PROBLEM ▸ Each entry should be set down exactly as written, except for any picture it holds.

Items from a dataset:
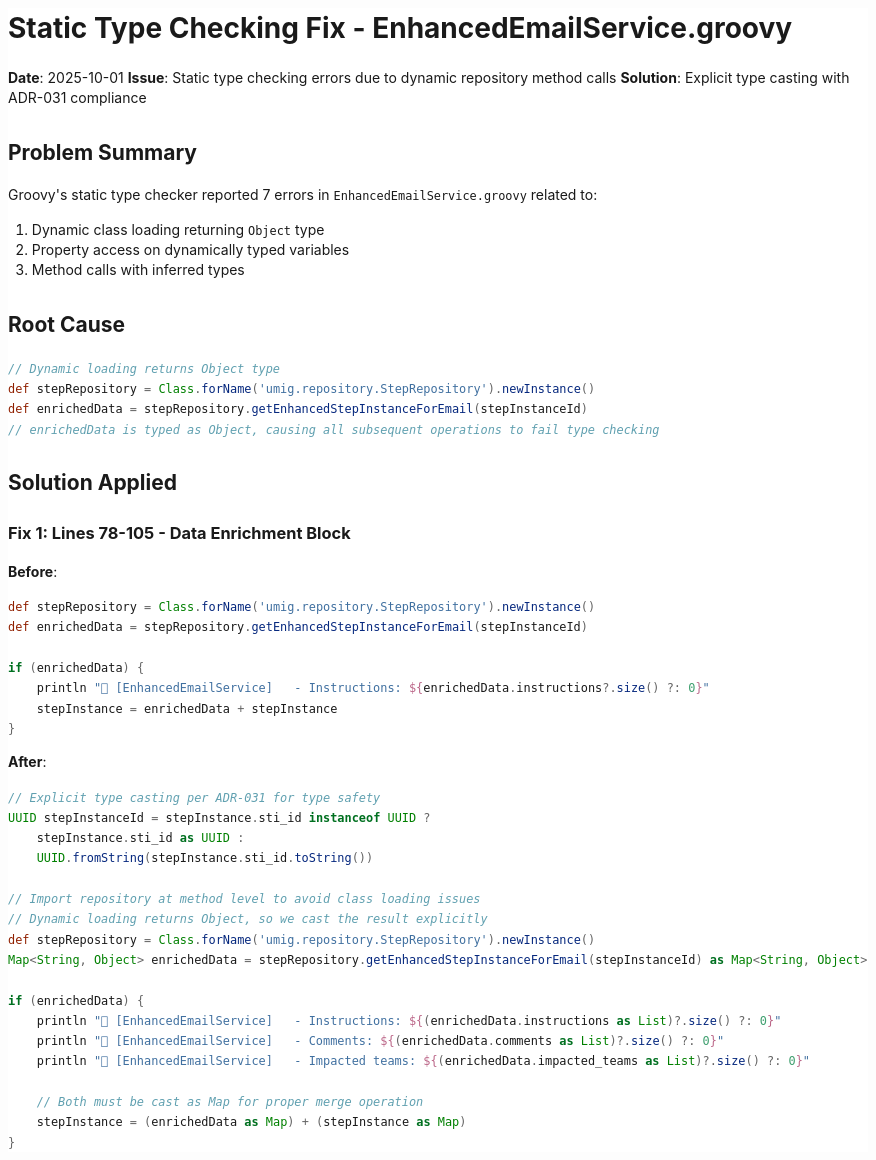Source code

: # Static Type Checking Fix - EnhancedEmailService.groovy

**Date**: 2025-10-01
**Issue**: Static type checking errors due to dynamic repository method calls
**Solution**: Explicit type casting with ADR-031 compliance

## Problem Summary

Groovy's static type checker reported 7 errors in `EnhancedEmailService.groovy` related to:

1. Dynamic class loading returning `Object` type
2. Property access on dynamically typed variables
3. Method calls with inferred types

## Root Cause

```groovy
// Dynamic loading returns Object type
def stepRepository = Class.forName('umig.repository.StepRepository').newInstance()
def enrichedData = stepRepository.getEnhancedStepInstanceForEmail(stepInstanceId)
// enrichedData is typed as Object, causing all subsequent operations to fail type checking
```

## Solution Applied

### Fix 1: Lines 78-105 - Data Enrichment Block

**Before**:

```groovy
def stepRepository = Class.forName('umig.repository.StepRepository').newInstance()
def enrichedData = stepRepository.getEnhancedStepInstanceForEmail(stepInstanceId)

if (enrichedData) {
    println "🔧 [EnhancedEmailService]   - Instructions: ${enrichedData.instructions?.size() ?: 0}"
    stepInstance = enrichedData + stepInstance
}
```

**After**:

```groovy
// Explicit type casting per ADR-031 for type safety
UUID stepInstanceId = stepInstance.sti_id instanceof UUID ?
    stepInstance.sti_id as UUID :
    UUID.fromString(stepInstance.sti_id.toString())

// Import repository at method level to avoid class loading issues
// Dynamic loading returns Object, so we cast the result explicitly
def stepRepository = Class.forName('umig.repository.StepRepository').newInstance()
Map<String, Object> enrichedData = stepRepository.getEnhancedStepInstanceForEmail(stepInstanceId) as Map<String, Object>

if (enrichedData) {
    println "🔧 [EnhancedEmailService]   - Instructions: ${(enrichedData.instructions as List)?.size() ?: 0}"
    println "🔧 [EnhancedEmailService]   - Comments: ${(enrichedData.comments as List)?.size() ?: 0}"
    println "🔧 [EnhancedEmailService]   - Impacted teams: ${(enrichedData.impacted_teams as List)?.size() ?: 0}"

    // Both must be cast as Map for proper merge operation
    stepInstance = (enrichedData as Map) + (stepInstance as Map)
}
```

RESULT OF THIS TASK ▸
Source code

: # Static Type Checking Fix - EnhancedEmailService.groovy

**Date**: 2025-10-01
**Issue**: Static type checking errors due to dynamic repository method calls
**Solution**: Explicit type casting with ADR-031 compliance

## Problem Summary

Groovy's static type checker reported 7 errors in `EnhancedEmailService.groovy` related to:

1. Dynamic class loading returning `Object` type
2. Property access on dynamically typed variables
3. Method calls with inferred types

## Root Cause

```groovy
// Dynamic loading returns Object type
def stepRepository = Class.forName('umig.repository.StepRepository').newInstance()
def enrichedData = stepRepository.getEnhancedStepInstanceForEmail(stepInstanceId)
// enrichedData is typed as Object, causing all subsequent operations to fail type checking
```

## Solution Applied

### Fix 1: Lines 78-105 - Data Enrichment Block

**Before**:

```groovy
def stepRepository = Class.forName('umig.repository.StepRepository').newInstance()
def enrichedData = stepRepository.getEnhancedStepInstanceForEmail(stepInstanceId)

if (enrichedData) {
    println "🔧 [EnhancedEmailService]   - Instructions: ${enrichedData.instructions?.size() ?: 0}"
    stepInstance = enrichedData + stepInstance
}
```

**After**:

```groovy
// Explicit type casting per ADR-031 for type safety
UUID stepInstanceId = stepInstance.sti_id instanceof UUID ?
    stepInstance.sti_id as UUID :
    UUID.fromString(stepInstance.sti_id.toString())

// Import repository at method level to avoid class loading issues
// Dynamic loading returns Object, so we cast the result explicitly
def stepRepository = Class.forName('umig.repository.StepRepository').newInstance()
Map<String, Object> enrichedData = stepRepository.getEnhancedStepInstanceForEmail(stepInstanceId) as Map<String, Object>

if (enrichedData) {
    println "🔧 [EnhancedEmailService]   - Instructions: ${(enrichedData.instructions as List)?.size() ?: 0}"
    println "🔧 [EnhancedEmailService]   - Comments: ${(enrichedData.comments as List)?.size() ?: 0}"
    println "🔧 [EnhancedEmailService]   - Impacted teams: ${(enrichedData.impacted_teams as List)?.size() ?: 0}"

    // Both must be cast as Map for proper merge operation
    stepInstance = (enrichedData as Map) + (stepInstance as Map)
}
```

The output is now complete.